Battlement bench (D on map)

No bus goes down 63rd St or, for that matter, 21st Ave, so by Seattle logic, no bench is needed on those streets, but someone saw fit to put one there, and not only that, to give people who sat there something to look at.  I recommend this one, too, to anyone who comes to these parts to see the traffic circle done right.

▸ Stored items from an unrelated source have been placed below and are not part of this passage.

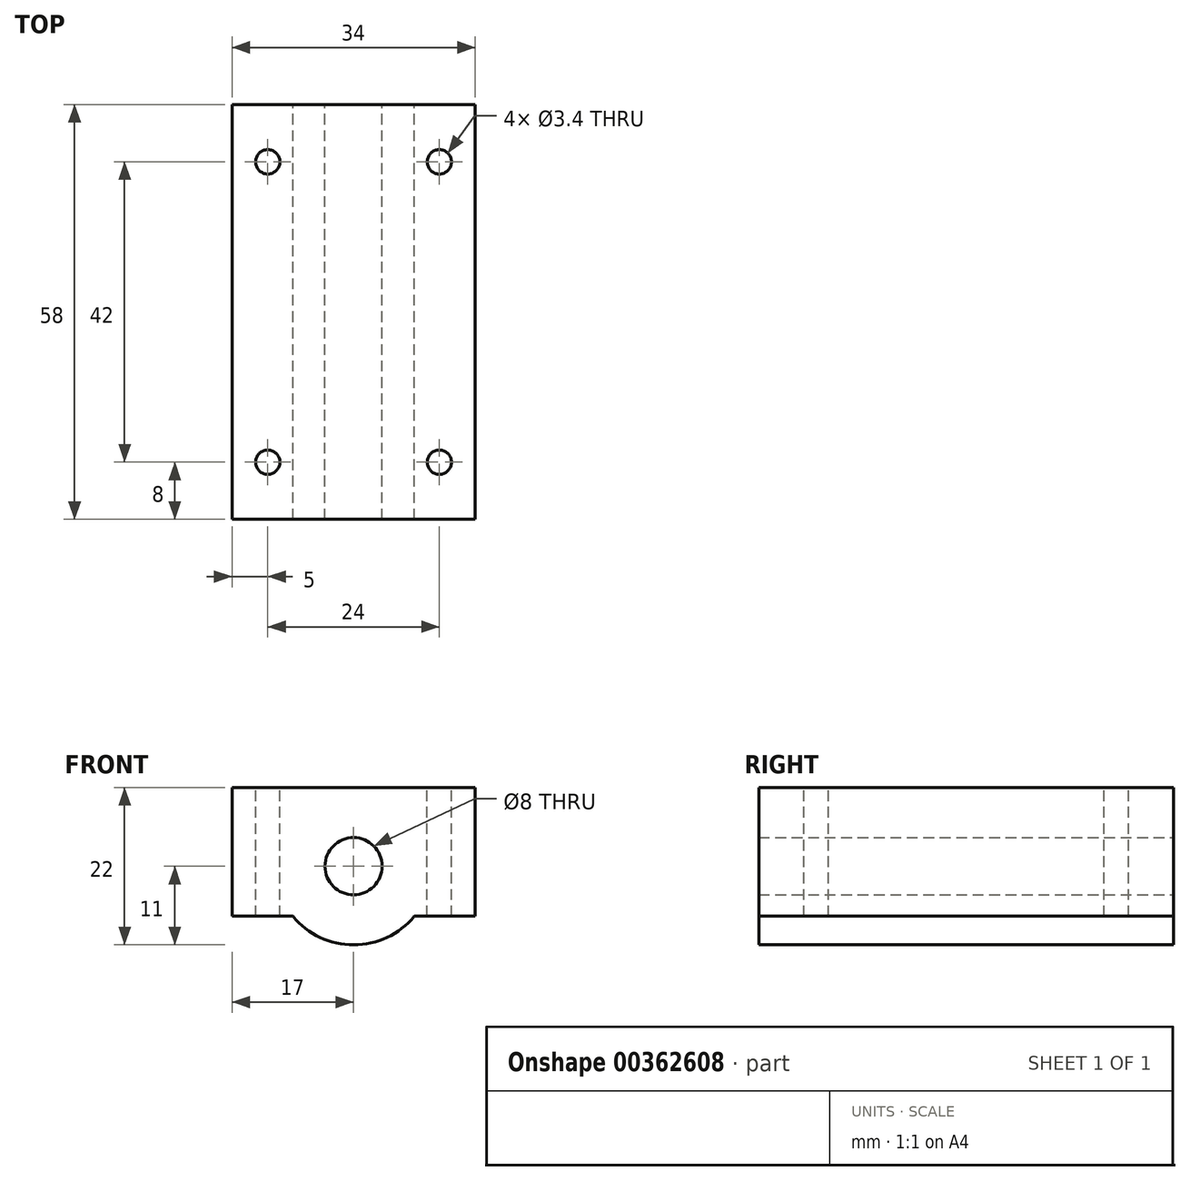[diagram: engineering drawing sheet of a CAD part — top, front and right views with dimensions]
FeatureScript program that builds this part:
annotation { "Feature Type Name" : "Feature", "Feature Type Description" : "" }
export const myFeature = defineFeature(function(context is Context, id is Id, definition is map)
    precondition{}
    {
        {
            var Q0;
            Q0=qCreatedBy(makeId("Front.planeOp"),FACE);
            var sketch = newSketch(context, id + "F0", { "sketchPlane" : qUnion([Q0])});
            skPoint(sketch, "E0.middle", {"position": v(0, 0) * mm});
            skArc(sketch, "E1", {"start": v(-8.49, -7) * mm, "mid": v(0, -11) * mm, "end": v(8.49, -7) * mm});
            skLineSegment(sketch, "E2.0", {"start": v(-17, 11) * mm, "end": v(17, 11) * mm});
            skLineSegment(sketch, "E3.0", {"start": v(-17, -7) * mm, "end": v(-8.49, -7) * mm});
            skLineSegment(sketch, "E4.0", {"start": v(17, -7) * mm, "end": v(17, 11) * mm});
            skLineSegment(sketch, "E5.0", {"start": v(-17, -7) * mm, "end": v(-17, 11) * mm});
            skLineSegment(sketch, "E6.trimOffspring", {"start": v(8.49, -7) * mm, "end": v(17, -7) * mm});
            skCircle(sketch, "E7", {"center": v(0, 0) * mm, "radius": 4 * mm});
            skSolve(sketch);
        }
        {
            var Q0;
            Q0 = qSketchRegion(id + "F0", true);
            var Q1;
            Q1 = qSketchRegion(id + "F2", true);
            extrude(context, id + "F1", {"entities" : qUnion([Q0, Q1]), "depth" : 58 * mm});
        }
        {
            var Q0;
            Q0=qCreatedBy(makeId("Top.planeOp"),FACE);
            var sketch = newSketch(context, id + "F2", { "sketchPlane" : qUnion([Q0])});
            skPoint(sketch, "E8", {"position": v(-12, -8) * mm});
            skPoint(sketch, "E9", {"position": v(12, -8) * mm});
            skPoint(sketch, "E10", {"position": v(12, -50) * mm});
            skPoint(sketch, "E11", {"position": v(-12, -50) * mm});
            skCircle(sketch, "E12", {"center": v(-12, -8) * mm, "radius": 1.7 * mm});
            skCircle(sketch, "E13", {"center": v(12, -8) * mm, "radius": 1.7 * mm});
            skCircle(sketch, "E14", {"center": v(12, -50) * mm, "radius": 1.7 * mm});
            skCircle(sketch, "E15", {"center": v(-12, -50) * mm, "radius": 1.7 * mm});
            skSolve(sketch);
        }
        {
            var Q0;
            Q0 = qSketchRegion(id + "F2", true);
            extrude(context, id + "F3", {"entities" : qUnion([Q0]), "operationType" : NewBodyOperationType.REMOVE, "endBound" : BoundingType.THROUGH_ALL, "oppositeDirection" : true, "depth" : 25 * mm});
        }
        {
            var Q0;
            Q0 = qSketchRegion(id + "F2", true);
            extrude(context, id + "F4", {"entities" : qUnion([Q0]), "operationType" : NewBodyOperationType.REMOVE, "endBound" : BoundingType.THROUGH_ALL, "oppositeDirection" : true, "depth" : 25 * mm});
        }
        {
            var Q0;
            Q0 = qSketchRegion(id + "F2", true);
            extrude(context, id + "F5", {"entities" : qUnion([Q0]), "operationType" : NewBodyOperationType.REMOVE, "oppositeDirection" : true, "depth" : -50 * mm});
        }
    });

Yesterday (hike #4), making my second attempt at the map up top, I noticed something on Open Street Map I hadn't noticed before.  Well, actually, a bunch of somethings, so I incorporated them into yesterday's hike.  But again, only one was in this map's area:

Ravenna Trollbooth

Given my own interest in fantasy - I long intended to write a history of it - of course I came and looked.  It isn't actually very easy to find, but fortunately the artist puts the exact address conspicuously on his website.  Anyway, here's a photo:


One result of going six places in Ravenna yesterday was that I forgot to go look more thoroughly at the woods around Ravenna Ravine; another was that I ran out of time to do so.  So I finally convinced myself to come back today (hike #5) and do the job right before writing this.

In the first area, every single place I tried was just as obviously private property as it was woods.  I didn't think I had any business taking photos.

Turns out the easiest path between the areas where streets contact the woods is through Ravenna Park.  So I also investigated two more things I'd noticed in the park as rendered by Open Street Map.  One turned out to be a large slab of concrete on the western side of the park.  The only obvious thing about it was two basketball hoops; a full court would occupy about a third of the space, and I have no clue what the other two thirds were intended for.  The only attractive thing about it was the couple using the basketball hoops, so I took no photos.

The other thing didn't turn out any more attractive, but I figured in case anyone else's curiosity was whetted by "Ravenna Park Sulfur Spring" (F on the map above), I'd better photograph it anyway and save some people the trip.


As I walked away, I did indeed notice a faint smell of sulfur.  Huh.

Anyway.  There are two bridges at the south end of Ravenna Ave as it reaches the park.  One takes people to 61st St northwest of the park, the other to 60th St east of the park.  I thought from Open Street Map and what I remembered from the King County parcel viewer (which for some reason won't load on my phone) that those bridges marked the park's boundary.  So I took photos looking northish from each of them.  This one, G on the map, actually probably looks into private woods:


But once I got home and could look at the parcel viewer again, turned out the other is parks department property, an inaccessible part of Ravenna Park across that bridge from the rest.  H on the map.


A railing of the bridge is visible on the lower left of that photo.

The few remaining places on the east side of the woods were as un-photo-worthy as those on the west had been.

Well, all for tonight, dear Diary.  Tomorrow I hope to finish, or at least nearly finish, surveying the buildings of UW's Seattle campus, and then come home and tell you about the remaining part of Ravenna.  Until then, a good night and a good day.